Mixing different ink types can trigger unexpected reactions. Always verify compatibility before blending — what works in the bucket may not survive an 8-hour run.
10 Countermeasures
- Clean blocked cylinders with dedicated solvent or wash-up solution. Diagnose the root cause before restarting.
- Match solvent evaporation rate to press speed and shop conditions.
- Minimize blade-to-nip distance. Shield the cylinder from dryer leakage.
- Add retarder solvent; increase press speed where possible.
- Replace ink that shows inherent solubility or pigment stability problems. Avoid mixing inks with large specific-gravity differences.
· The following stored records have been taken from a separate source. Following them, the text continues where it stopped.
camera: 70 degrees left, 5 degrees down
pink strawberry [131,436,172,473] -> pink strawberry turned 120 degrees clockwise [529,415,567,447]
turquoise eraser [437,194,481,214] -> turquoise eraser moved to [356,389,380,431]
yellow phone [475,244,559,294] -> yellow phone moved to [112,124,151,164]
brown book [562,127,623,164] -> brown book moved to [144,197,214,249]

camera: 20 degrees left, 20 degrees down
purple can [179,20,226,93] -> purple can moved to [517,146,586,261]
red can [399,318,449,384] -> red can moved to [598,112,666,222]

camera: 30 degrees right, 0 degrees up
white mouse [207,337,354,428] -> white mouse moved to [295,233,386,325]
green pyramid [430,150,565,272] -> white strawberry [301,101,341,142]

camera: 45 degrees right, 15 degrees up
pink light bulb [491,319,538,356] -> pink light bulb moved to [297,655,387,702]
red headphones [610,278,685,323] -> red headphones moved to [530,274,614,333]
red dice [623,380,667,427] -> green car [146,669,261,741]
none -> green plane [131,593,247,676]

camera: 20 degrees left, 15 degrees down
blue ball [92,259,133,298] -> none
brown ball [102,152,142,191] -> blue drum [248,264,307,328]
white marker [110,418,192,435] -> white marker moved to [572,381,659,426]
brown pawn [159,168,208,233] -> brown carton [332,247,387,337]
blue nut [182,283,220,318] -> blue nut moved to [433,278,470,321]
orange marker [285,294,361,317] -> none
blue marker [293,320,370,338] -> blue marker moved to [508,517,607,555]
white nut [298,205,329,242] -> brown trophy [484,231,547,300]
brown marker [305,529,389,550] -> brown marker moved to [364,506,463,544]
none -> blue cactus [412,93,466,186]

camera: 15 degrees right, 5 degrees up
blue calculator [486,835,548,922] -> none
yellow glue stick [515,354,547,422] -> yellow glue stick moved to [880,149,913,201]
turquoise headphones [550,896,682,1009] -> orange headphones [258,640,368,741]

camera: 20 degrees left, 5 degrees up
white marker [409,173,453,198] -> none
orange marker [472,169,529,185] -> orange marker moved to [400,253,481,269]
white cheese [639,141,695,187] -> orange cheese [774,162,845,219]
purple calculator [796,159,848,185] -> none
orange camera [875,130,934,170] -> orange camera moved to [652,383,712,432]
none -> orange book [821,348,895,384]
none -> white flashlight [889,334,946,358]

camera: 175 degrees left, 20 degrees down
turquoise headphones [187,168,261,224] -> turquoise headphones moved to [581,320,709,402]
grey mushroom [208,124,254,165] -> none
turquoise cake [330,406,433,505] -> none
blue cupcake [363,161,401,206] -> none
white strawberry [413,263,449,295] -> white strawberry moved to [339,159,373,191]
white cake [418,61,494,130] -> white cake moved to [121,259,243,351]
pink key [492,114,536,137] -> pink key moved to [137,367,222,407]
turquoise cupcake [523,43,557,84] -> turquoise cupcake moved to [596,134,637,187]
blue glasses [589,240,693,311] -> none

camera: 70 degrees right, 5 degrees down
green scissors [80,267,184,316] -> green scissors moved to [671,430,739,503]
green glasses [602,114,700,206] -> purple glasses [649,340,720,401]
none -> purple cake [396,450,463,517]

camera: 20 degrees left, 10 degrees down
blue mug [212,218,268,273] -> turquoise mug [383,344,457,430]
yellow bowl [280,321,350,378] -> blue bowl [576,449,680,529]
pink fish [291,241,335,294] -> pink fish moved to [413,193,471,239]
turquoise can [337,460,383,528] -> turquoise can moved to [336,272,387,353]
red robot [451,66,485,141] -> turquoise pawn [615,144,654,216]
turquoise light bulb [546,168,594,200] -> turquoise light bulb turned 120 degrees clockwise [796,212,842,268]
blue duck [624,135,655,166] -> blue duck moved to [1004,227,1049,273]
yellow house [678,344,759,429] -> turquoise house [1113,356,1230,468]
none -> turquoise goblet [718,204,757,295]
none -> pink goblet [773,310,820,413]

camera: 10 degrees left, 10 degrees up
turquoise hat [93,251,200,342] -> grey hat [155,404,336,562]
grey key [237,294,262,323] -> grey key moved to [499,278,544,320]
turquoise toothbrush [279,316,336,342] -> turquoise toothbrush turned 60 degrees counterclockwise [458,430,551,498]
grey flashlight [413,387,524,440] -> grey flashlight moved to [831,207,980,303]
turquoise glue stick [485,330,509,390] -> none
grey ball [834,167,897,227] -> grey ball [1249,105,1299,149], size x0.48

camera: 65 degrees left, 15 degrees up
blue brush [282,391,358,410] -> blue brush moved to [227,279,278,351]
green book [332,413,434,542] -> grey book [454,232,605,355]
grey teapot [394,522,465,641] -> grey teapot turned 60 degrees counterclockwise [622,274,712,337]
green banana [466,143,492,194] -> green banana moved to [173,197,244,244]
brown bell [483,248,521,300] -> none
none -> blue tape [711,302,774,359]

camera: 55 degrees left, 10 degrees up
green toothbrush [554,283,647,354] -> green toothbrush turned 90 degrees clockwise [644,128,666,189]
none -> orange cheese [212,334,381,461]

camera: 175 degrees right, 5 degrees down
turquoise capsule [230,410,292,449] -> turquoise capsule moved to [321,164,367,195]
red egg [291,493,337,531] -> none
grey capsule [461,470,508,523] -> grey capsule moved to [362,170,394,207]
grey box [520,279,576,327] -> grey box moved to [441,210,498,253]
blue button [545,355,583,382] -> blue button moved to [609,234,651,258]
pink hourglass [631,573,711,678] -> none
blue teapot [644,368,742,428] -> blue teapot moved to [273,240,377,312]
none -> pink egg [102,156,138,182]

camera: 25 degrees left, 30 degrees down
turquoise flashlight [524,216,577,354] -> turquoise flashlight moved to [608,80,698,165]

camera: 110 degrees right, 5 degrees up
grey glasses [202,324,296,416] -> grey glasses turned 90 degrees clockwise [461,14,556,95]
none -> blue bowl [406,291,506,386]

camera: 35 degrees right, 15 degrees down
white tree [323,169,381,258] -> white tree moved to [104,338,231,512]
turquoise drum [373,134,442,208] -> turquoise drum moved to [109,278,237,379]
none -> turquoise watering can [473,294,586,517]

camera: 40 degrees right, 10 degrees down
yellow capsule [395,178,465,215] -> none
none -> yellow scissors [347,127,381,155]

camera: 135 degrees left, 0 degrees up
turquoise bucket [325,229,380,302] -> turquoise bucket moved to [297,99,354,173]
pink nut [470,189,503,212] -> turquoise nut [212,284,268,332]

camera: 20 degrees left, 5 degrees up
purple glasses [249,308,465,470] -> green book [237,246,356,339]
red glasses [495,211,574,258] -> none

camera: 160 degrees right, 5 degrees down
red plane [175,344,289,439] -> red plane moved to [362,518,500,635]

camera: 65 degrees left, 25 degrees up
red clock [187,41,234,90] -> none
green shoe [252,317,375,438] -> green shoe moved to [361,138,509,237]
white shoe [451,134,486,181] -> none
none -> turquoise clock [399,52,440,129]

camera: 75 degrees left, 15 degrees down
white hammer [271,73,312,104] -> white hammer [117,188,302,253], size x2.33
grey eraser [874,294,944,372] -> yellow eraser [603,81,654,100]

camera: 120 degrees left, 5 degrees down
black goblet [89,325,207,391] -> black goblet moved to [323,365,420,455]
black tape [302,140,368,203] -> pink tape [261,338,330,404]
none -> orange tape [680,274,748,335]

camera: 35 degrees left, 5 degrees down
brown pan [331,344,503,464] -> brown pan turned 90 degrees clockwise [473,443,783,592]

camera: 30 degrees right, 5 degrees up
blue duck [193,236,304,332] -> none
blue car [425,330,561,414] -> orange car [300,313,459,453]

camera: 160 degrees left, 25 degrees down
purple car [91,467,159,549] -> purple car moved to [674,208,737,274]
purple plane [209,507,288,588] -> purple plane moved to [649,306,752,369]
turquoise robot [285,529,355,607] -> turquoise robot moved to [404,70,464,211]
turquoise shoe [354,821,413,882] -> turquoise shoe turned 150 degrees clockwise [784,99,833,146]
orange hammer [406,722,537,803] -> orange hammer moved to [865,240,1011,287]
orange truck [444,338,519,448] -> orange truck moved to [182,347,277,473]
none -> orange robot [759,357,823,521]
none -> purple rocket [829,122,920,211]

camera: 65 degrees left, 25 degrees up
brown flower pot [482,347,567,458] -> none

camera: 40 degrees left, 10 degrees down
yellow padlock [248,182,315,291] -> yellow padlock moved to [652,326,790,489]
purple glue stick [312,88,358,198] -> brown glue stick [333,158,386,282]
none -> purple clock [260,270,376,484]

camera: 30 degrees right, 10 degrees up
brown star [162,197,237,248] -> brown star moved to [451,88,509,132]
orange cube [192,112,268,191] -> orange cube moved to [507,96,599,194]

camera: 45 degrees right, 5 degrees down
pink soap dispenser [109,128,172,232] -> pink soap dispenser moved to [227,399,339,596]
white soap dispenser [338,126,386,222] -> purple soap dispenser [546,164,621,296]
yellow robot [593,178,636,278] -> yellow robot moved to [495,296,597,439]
- Keep the ink pan agitated — every part of the pan should flow. Add fresh ink in small, frequent increments rather than large batches.
- Replate or re-engrave cylinders with rough or damaged cell walls.
- Wipe the cylinder with solvent at startup. Avoid mid-run stops; for extended stops, either clean the cylinder or leave it rotating, immersed in the ink pan.
- Preheat fresh ink to 40–50°C if additive or wax crystallization is suspected. This redissolves precipitated components before they reach the cylinder.
- Use only specified diluent solvents. When changing ink types, thoroughly flush the pan, pump, and lines before refilling.
References
- Wikipedia: Rotogravure: Comprehensive overview of gravure printing including cylinder engraving geometry, cell specifications, ink transfer mechanics, and common process defects.
- Wikipedia: Solvent: Fundamentals of solvent chemistry including evaporation rates, true solvent vs. diluent behavior, and the role of solubility parameters in ink formulation stability.
- ISO 12647-4:2014 — Gravure Process Control: International standard for tone value, density, and production consistency including ink transfer measurement methods in gravure printing.
- Wikipedia: Static Electricity: Mechanisms of static charge generation on moving polymer webs including triboelectric effects and the attraction of airborne particulates to charged film surfaces.
- Flexible Packaging Association (FPA): Industry resource covering gravure printing technology, ink management, and troubleshooting best practices for flexible packaging converters.